#### TASK REQUIREMENTS
Ignoring every picture, transcribe the data in full as it stands.

[[ TASK MATERIAL, beginning ]]

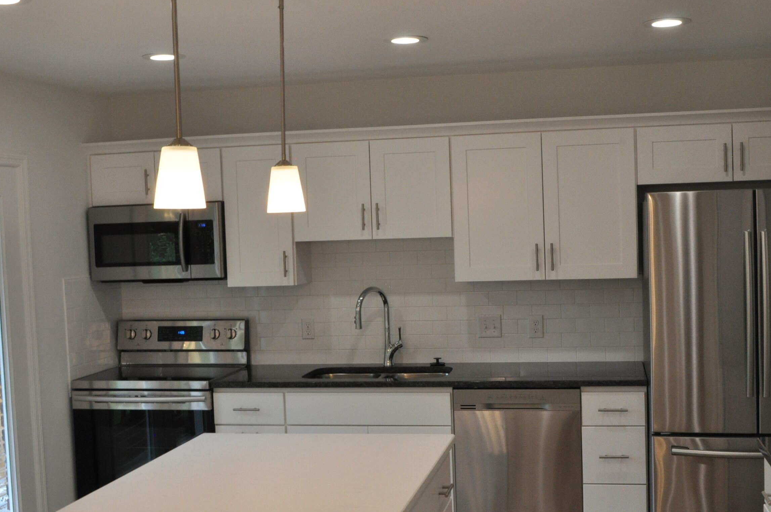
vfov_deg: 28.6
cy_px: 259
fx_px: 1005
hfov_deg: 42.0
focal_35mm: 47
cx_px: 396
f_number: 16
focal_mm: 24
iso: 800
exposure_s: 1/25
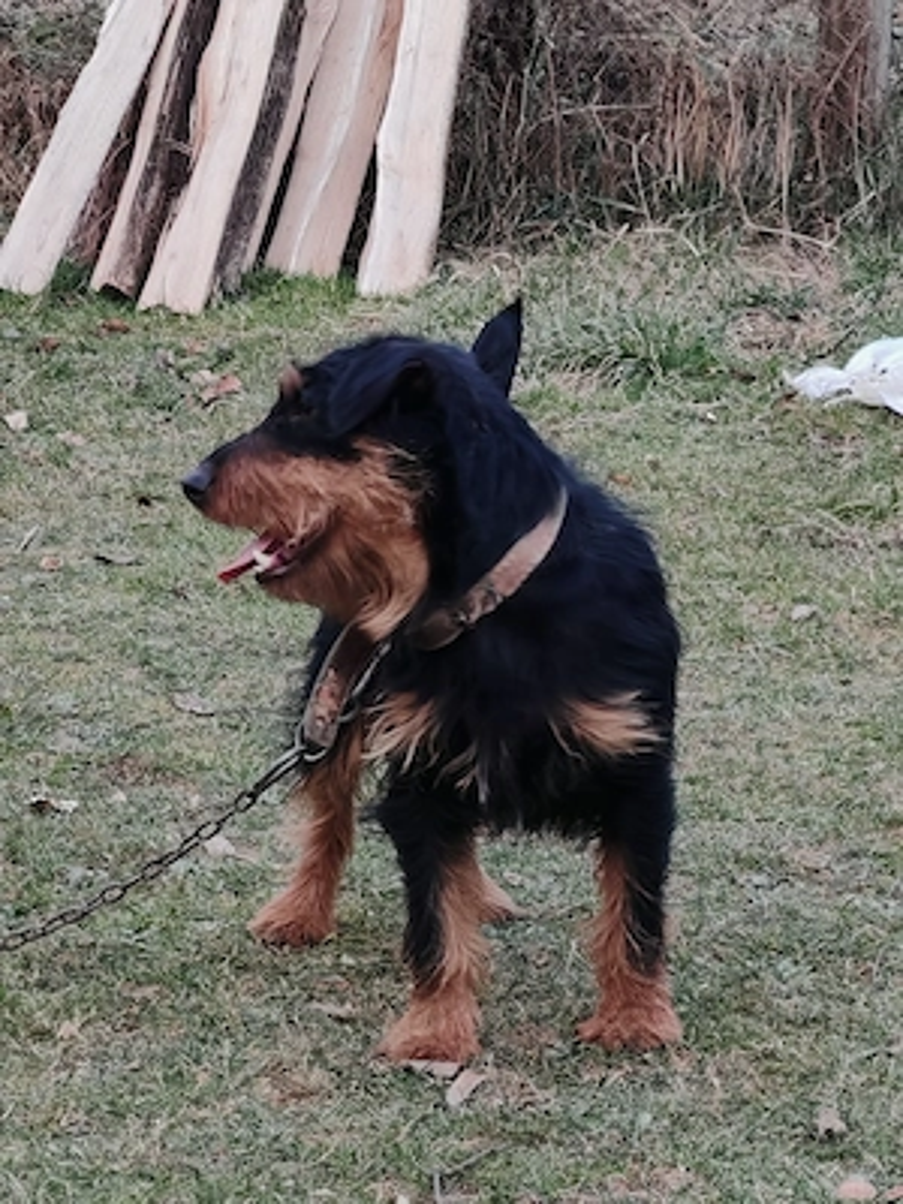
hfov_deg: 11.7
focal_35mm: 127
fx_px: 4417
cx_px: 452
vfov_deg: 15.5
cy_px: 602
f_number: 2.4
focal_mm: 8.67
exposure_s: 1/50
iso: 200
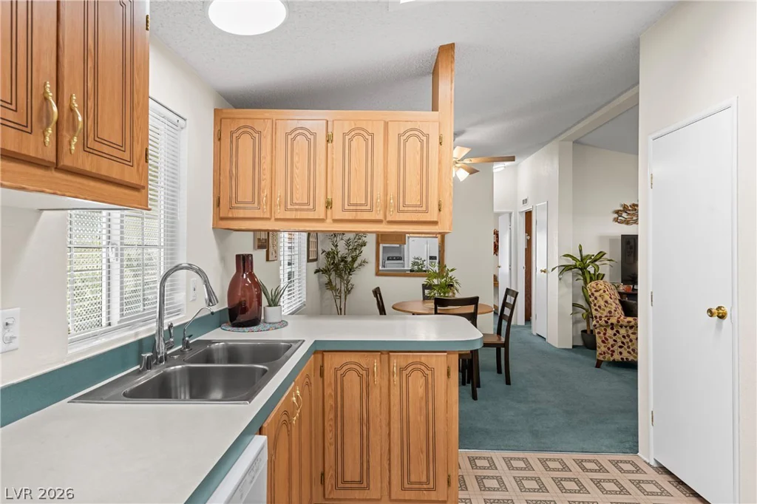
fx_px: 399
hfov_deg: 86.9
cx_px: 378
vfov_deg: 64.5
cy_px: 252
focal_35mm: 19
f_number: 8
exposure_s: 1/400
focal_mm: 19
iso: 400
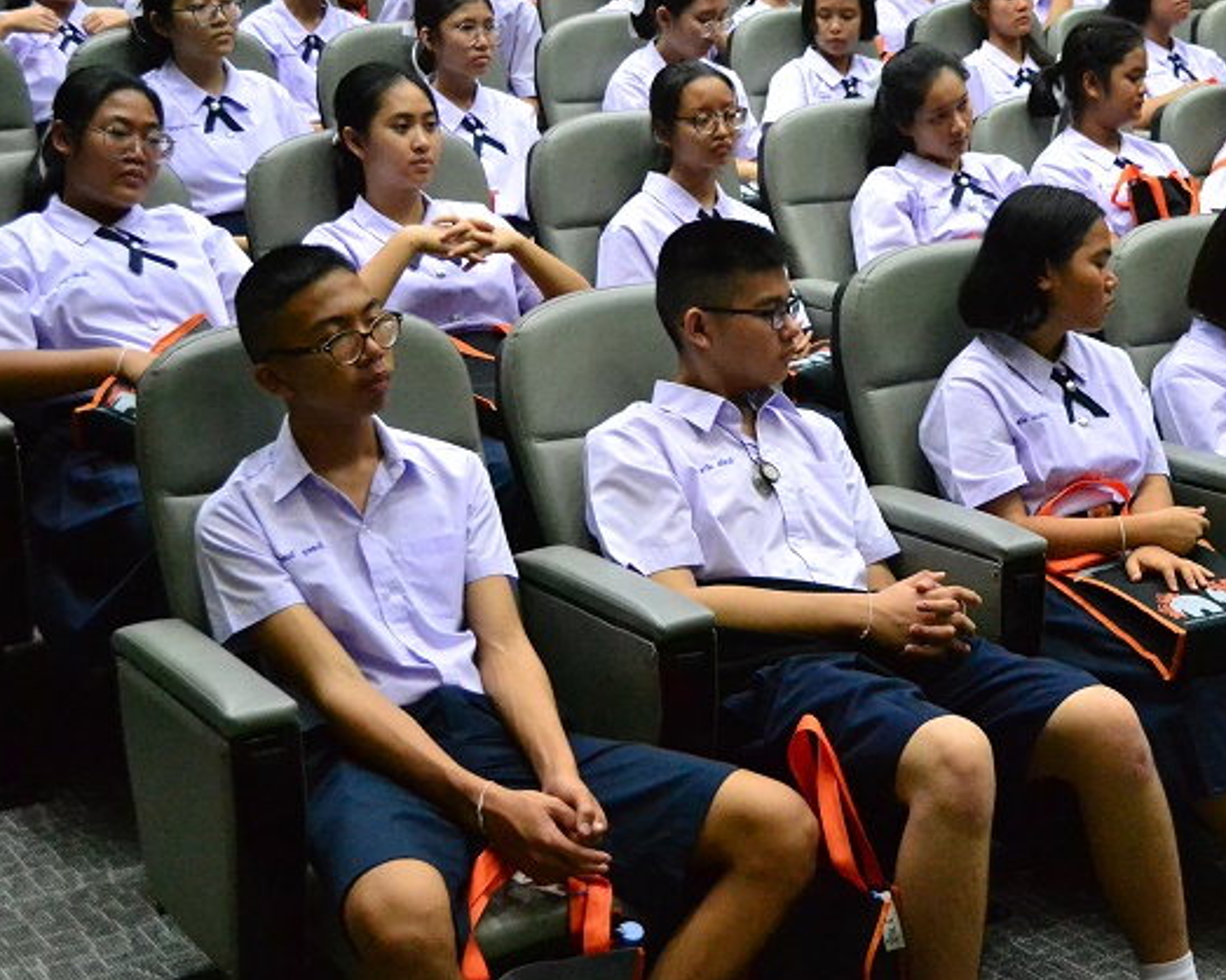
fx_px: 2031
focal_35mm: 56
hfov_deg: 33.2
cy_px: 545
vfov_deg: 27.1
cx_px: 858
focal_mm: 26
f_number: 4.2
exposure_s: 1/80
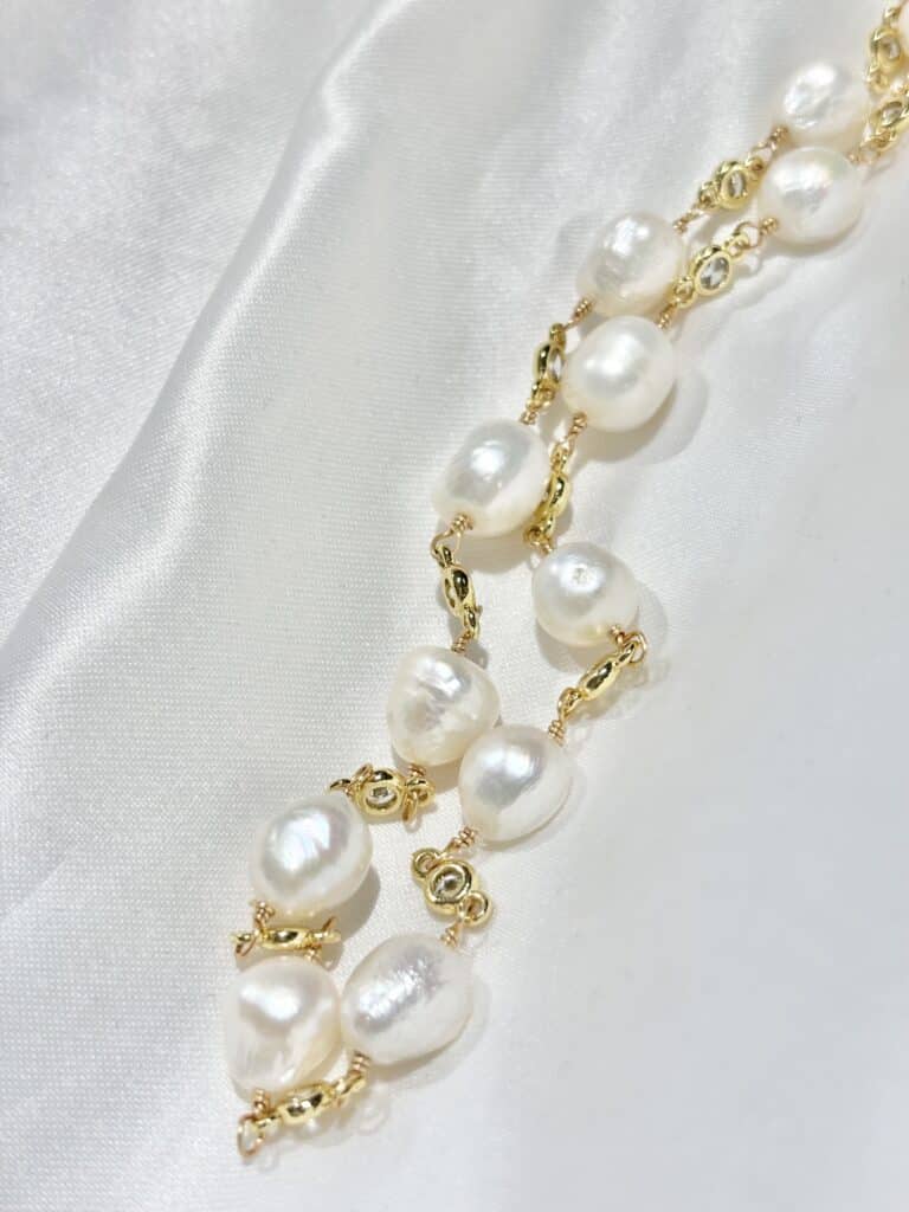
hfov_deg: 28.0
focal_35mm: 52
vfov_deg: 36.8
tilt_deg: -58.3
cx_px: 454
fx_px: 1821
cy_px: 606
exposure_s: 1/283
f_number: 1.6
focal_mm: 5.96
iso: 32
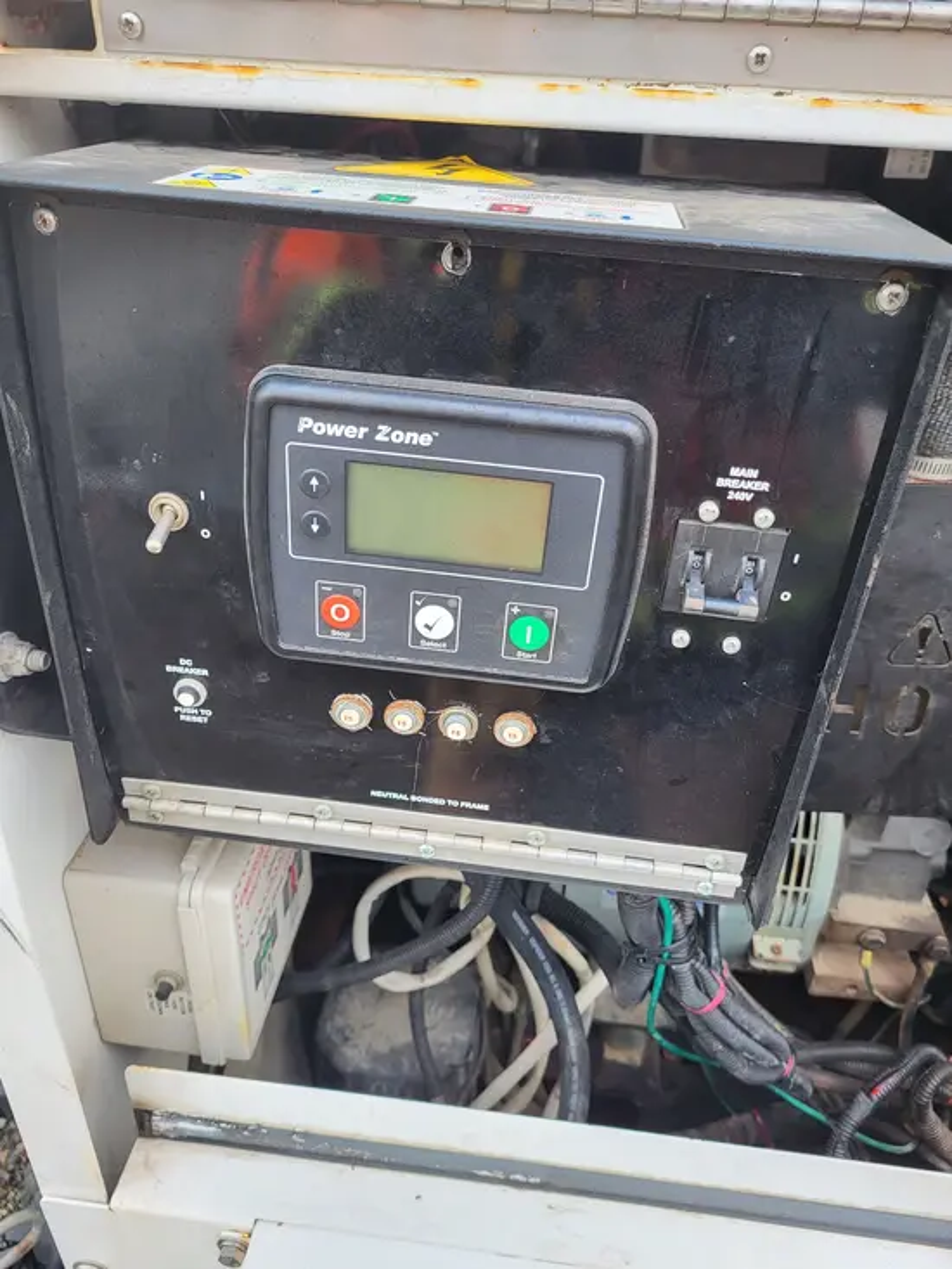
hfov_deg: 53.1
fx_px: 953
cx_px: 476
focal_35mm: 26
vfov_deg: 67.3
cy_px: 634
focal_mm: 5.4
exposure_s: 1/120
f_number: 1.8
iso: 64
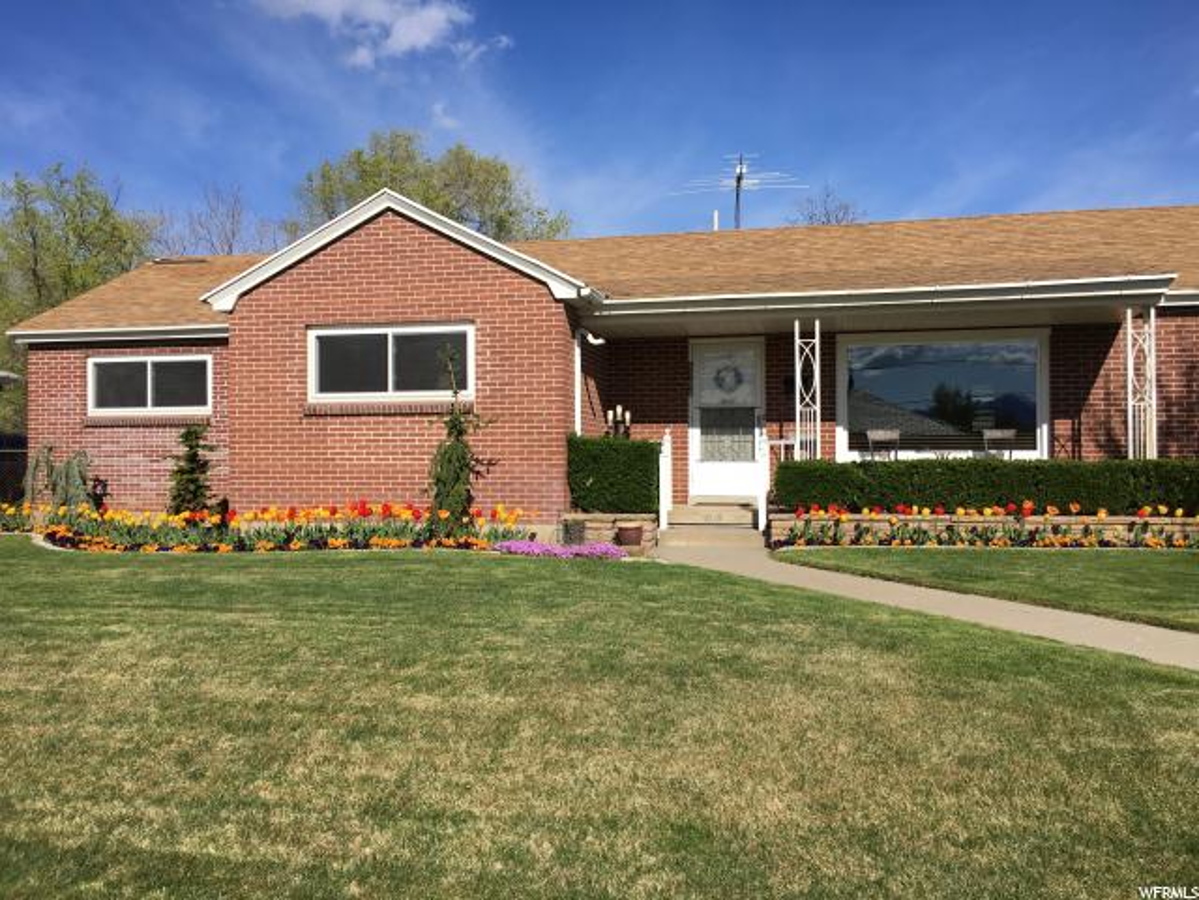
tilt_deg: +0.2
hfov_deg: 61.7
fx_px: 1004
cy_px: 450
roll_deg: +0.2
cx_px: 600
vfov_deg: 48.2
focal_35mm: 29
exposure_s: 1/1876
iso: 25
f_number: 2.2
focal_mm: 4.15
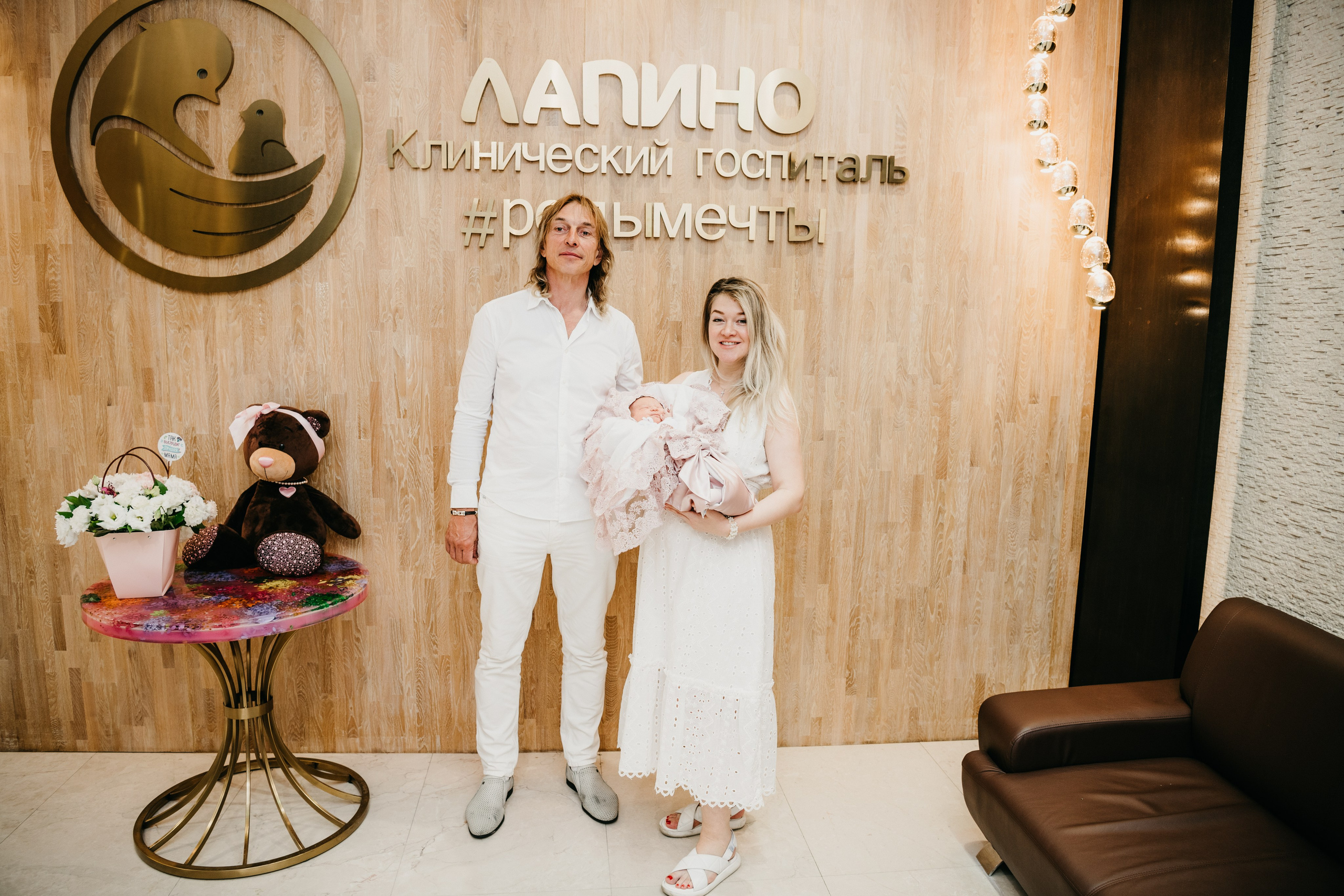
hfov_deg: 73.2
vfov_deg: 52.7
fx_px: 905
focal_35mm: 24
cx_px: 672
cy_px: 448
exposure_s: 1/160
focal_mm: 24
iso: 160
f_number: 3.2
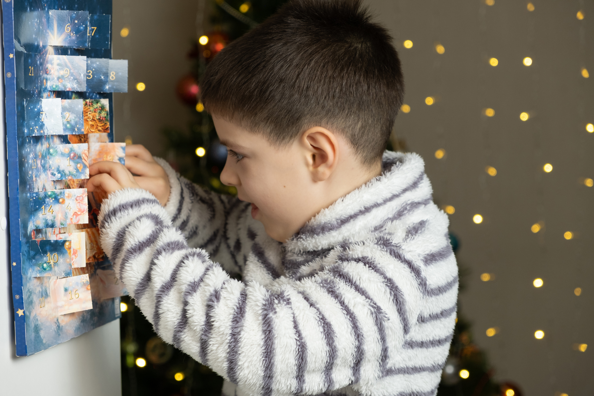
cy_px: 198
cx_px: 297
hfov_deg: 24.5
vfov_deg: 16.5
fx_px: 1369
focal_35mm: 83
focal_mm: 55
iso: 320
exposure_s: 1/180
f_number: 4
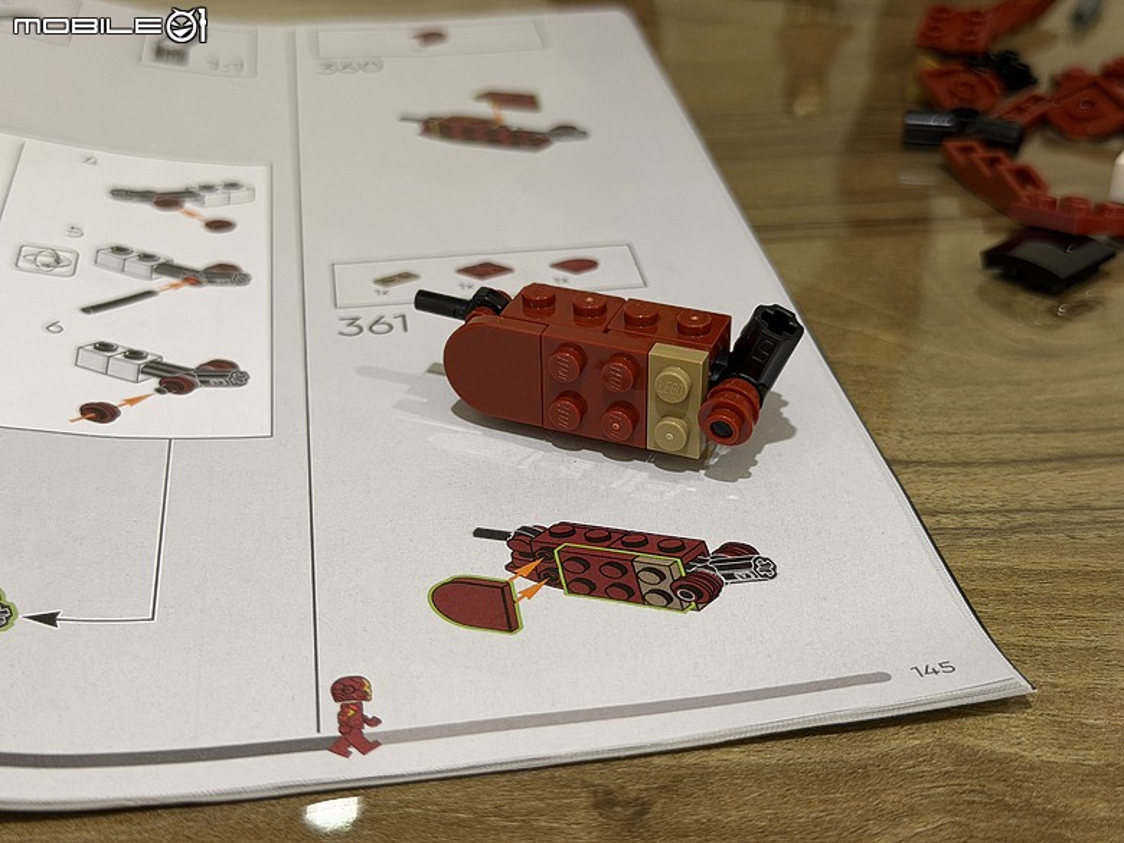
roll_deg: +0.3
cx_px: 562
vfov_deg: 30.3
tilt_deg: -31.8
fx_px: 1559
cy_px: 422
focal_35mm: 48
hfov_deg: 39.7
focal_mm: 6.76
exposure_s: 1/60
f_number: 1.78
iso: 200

[[ TASK MATERIAL, end ]]

#### ANSWER AREA
vfov_deg: 28.6
cy_px: 259
fx_px: 1005
hfov_deg: 42.0
focal_35mm: 47
cx_px: 396
f_number: 16
focal_mm: 24
iso: 800
exposure_s: 1/25
hfov_deg: 11.7
focal_35mm: 127
fx_px: 4417
cx_px: 452
vfov_deg: 15.5
cy_px: 602
f_number: 2.4
focal_mm: 8.67
exposure_s: 1/50
iso: 200
fx_px: 399
hfov_deg: 86.9
cx_px: 378
vfov_deg: 64.5
cy_px: 252
focal_35mm: 19
f_number: 8
exposure_s: 1/400
focal_mm: 19
iso: 400
fx_px: 2031
focal_35mm: 56
hfov_deg: 33.2
cy_px: 545
vfov_deg: 27.1
cx_px: 858
focal_mm: 26
f_number: 4.2
exposure_s: 1/80
hfov_deg: 28.0
focal_35mm: 52
vfov_deg: 36.8
tilt_deg: -58.3
cx_px: 454
fx_px: 1821
cy_px: 606
exposure_s: 1/283
f_number: 1.6
focal_mm: 5.96
iso: 32
hfov_deg: 53.1
fx_px: 953
cx_px: 476
focal_35mm: 26
vfov_deg: 67.3
cy_px: 634
focal_mm: 5.4
exposure_s: 1/120
f_number: 1.8
iso: 64
tilt_deg: +0.2
hfov_deg: 61.7
fx_px: 1004
cy_px: 450
roll_deg: +0.2
cx_px: 600
vfov_deg: 48.2
focal_35mm: 29
exposure_s: 1/1876
iso: 25
f_number: 2.2
focal_mm: 4.15
hfov_deg: 73.2
vfov_deg: 52.7
fx_px: 905
focal_35mm: 24
cx_px: 672
cy_px: 448
exposure_s: 1/160
focal_mm: 24
iso: 160
f_number: 3.2
cy_px: 198
cx_px: 297
hfov_deg: 24.5
vfov_deg: 16.5
fx_px: 1369
focal_35mm: 83
focal_mm: 55
iso: 320
exposure_s: 1/180
f_number: 4
roll_deg: +0.3
cx_px: 562
vfov_deg: 30.3
tilt_deg: -31.8
fx_px: 1559
cy_px: 422
focal_35mm: 48
hfov_deg: 39.7
focal_mm: 6.76
exposure_s: 1/60
f_number: 1.78
iso: 200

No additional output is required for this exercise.